START Reading passage

RE: [PATCH v1] RISC-V: Bugfix for RVV floating-point rm suffix sequence

2023-07-30 Thread Li, Pan2 via Gcc-patches
Committed, thanks Kito.

Pan

-Original Message-
From: Kito Cheng  
Sent: Monday, July 31, 2023 10:58 AM
To: Li, Pan2 
Cc: gcc-patches@gcc.gnu.org; juzhe.zh...@rivai.ai; Wang, Yanzhang 

Subject: Re: [PATCH v1] RISC-V: Bugfix for RVV floating-point rm suffix sequence

lgtm

On Mon, Jul 31, 2023 at 10:56 AM  wrote:
>
> From: Pan Li 
>
> According to below RVV intrinsic doc, the RVV floating-point intrinsic name
> with rounding mode should be:
>
> _rm_m
>
> instead of:
>
> _m_rm
>
> https://github.com/riscv-non-isa/rvv-intrinsic-doc/pull/226
>
> This patch fix this naming sequence issue and adjust the test cases.
>
> Signed-off-by: Pan Li 
>
> gcc/ChangeLog:
>
> * config/riscv/riscv-vector-builtins-shapes.cc (struct alu_frm_def):
> Move rm suffix before mask.
>
> gcc/testsuite/ChangeLog:
>
> * gcc.target/riscv/rvv/base/float-point-frm-insert-1.c: Adjust
> test cases.
> * gcc.target/riscv/rvv/base/float-point-frm.c: Ditto.
> ---
>  gcc/config/riscv/riscv-vector-builtins-shapes.cc | 10 +-
>  .../riscv/rvv/base/float-point-frm-insert-1.c| 14 +++---
>  .../gcc.target/riscv/rvv/base/float-point-frm.c  | 16 
>  3 files changed, 20 insertions(+), 20 deletions(-)
>
> diff --git a/gcc/config/riscv/riscv-vector-builtins-shapes.cc 
> b/gcc/config/riscv/riscv-vector-builtins-shapes.cc
> index 22b5fe256df..6af57c22bfb 100644
> --- a/gcc/config/riscv/riscv-vector-builtins-shapes.cc
> +++ b/gcc/config/riscv/riscv-vector-builtins-shapes.cc
> @@ -261,6 +261,11 @@ struct alu_frm_def : public build_base
> b.append_name (type_suffixes[instance.type.index].vector);
>}
>
> +/* According to rvv-intrinsic-doc, it does not add "_rm" suffix
> +   for vop_rm C++ overloaded API.  */
> +if (!overloaded_p)

END Reading passage
START Data records

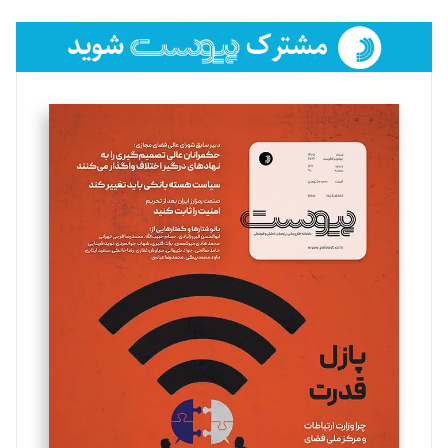
تحریریه
فائزه فتحی رستمی
تحریریه
سروش کرمیان
تحریریه
مینا پاکدل
تحریریه
یسنا امان‌پور
تحریریه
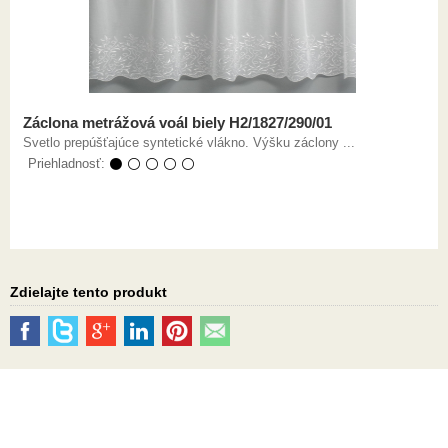
Záclona metrážová voál biely H2/1827/290/01
Svetlo prepúšťajúce syntetické vlákno. Výšku záclony ...
Priehladnosť:
⚫ ⚪ ⚪ ⚪ ⚪
Zdielajte tento produkt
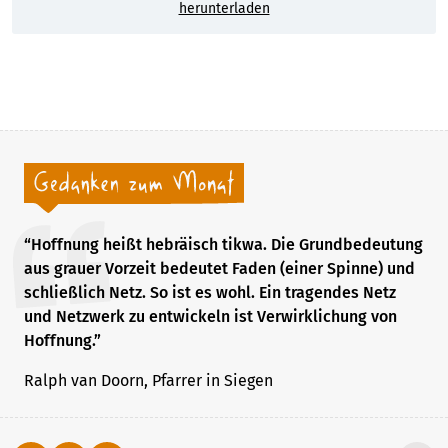
herunterladen
“Hoffnung heißt hebräisch tikwa. Die Grundbedeutung
aus grauer Vorzeit bedeutet Faden (einer Spinne) und
schließlich Netz. So ist es wohl. Ein tragendes Netz
und Netzwerk zu entwickeln ist Verwirklichung von
Hoffnung.”
Ralph van Doorn, Pfarrer in Siegen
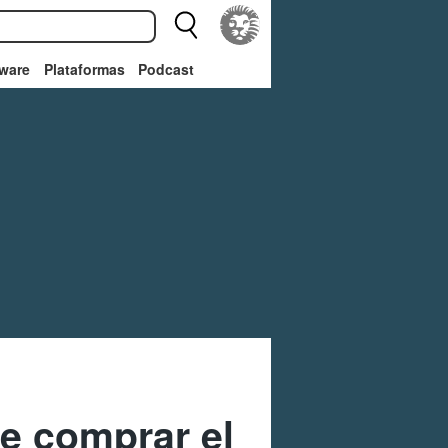
ware
Plataformas
Podcast
e comprar el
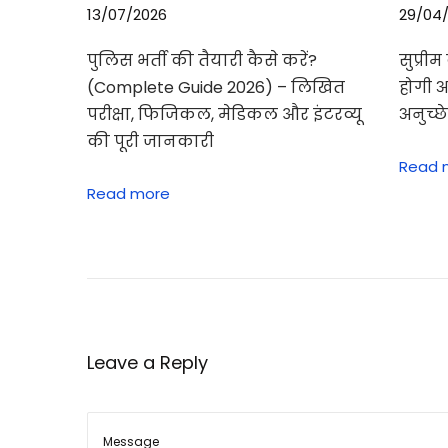
ऊ
13/07/2026
29/04
प
र
पुलिस भर्ती की तैयारी कैसे करें?
सुप्री
अ
(Complete Guide 2026) – लिखित
होगी 
स
परीक्षा, फिजिकल, मेडिकल और इंटरव्यू
अनुच्छ
र
की पूरी जानकारी
Read 
डा
Read more
ल
ने
वा
ले
त
त्व
Leave a Reply
औ
र
उ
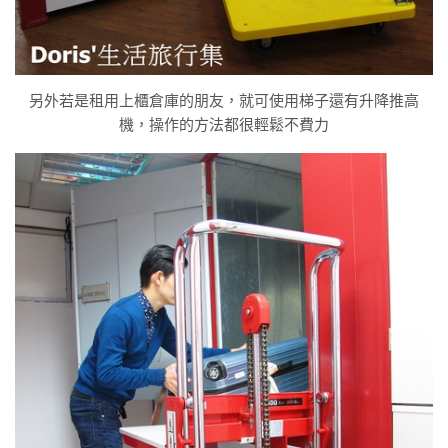
另外若是租用上櫃倉庫的朋友，就可使用梯子還有升降推高
機，操作的方法都很輕鬆不費力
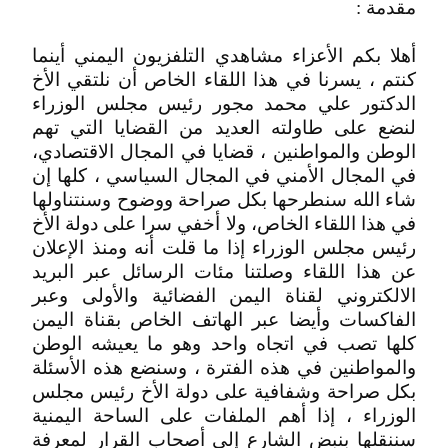
مقدمة :
أهلا بكم الأعزاء مشاهدي التلفزيون اليمني أينما
كنتم ، يسرنا في هذا اللقاء الخاص أن نلتقي الأخ
الدكتور علي محمد مجور رئيس مجلس الوزراء
لنضع على طاولته العديد من القضايا التي تهم
الوطن والمواطنين ، قضايا في المجال الاقتصادي،
في المجال الأمني في المجال السياسي ، كلها إن
شاء الله سنطرحها بكل صراحة ووضوح وسنتناولها
في هذا اللقاء الخاص، ولا أخفي سرا على دولة الأخ
رئيس مجلس الوزراء إذا ما قلت أنه ومنذ الإعلان
عن هذا اللقاء وصلتنا مئات الرسائل عبر البريد
الالكتروني لقناة اليمن الفضائية والأولى وعبر
الفاكسات وأيضا عبر الهاتف الخاص بقناة اليمن
كلها تصب في اتجاه واحد وهو ما يعيشه الوطن
والمواطنين في هذه الفترة ، وسنضع هذه الأسئلة
بكل صراحة وشفافية على دولة الأخ رئيس مجلس
الوزراء ، إذا أهم الملفات على الساحة اليمنية
سننقلها بنبض الشارع إلى أصحاب القرار لمعرفة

END Data records

### Activities
• a. In the patch email, rewrite the paragraph that begins "* gcc.target/riscv/rvv/base/float-point-frm-insert-1.c" as one short sentence that keeps its main facts.
• b. Copy out the records from their start through the line containing "e comprar el", leaving the pictures out of your answer.

### Answers given
• a. The test cases in both gcc.target/riscv/rvv/base/float-point-frm-insert-1.c and gcc.target/riscv/rvv/base/float-point-frm.c were adjusted.

• b.
تحریریه
فائزه فتحی رستمی
تحریریه
سروش کرمیان
تحریریه
مینا پاکدل
تحریریه
یسنا امان‌پور
تحریریه
Záclona metrážová voál biely H2/1827/290/01
Svetlo prepúšťajúce syntetické vlákno. Výšku záclony ...
Priehladnosť:
⚫ ⚪ ⚪ ⚪ ⚪
Zdielajte tento produkt
herunterladen
“Hoffnung heißt hebräisch tikwa. Die Grundbedeutung
aus grauer Vorzeit bedeutet Faden (einer Spinne) und
schließlich Netz. So ist es wohl. Ein tragendes Netz
und Netzwerk zu entwickeln ist Verwirklichung von
Hoffnung.”
Ralph van Doorn, Pfarrer in Siegen
ware
Plataformas
Podcast
e comprar el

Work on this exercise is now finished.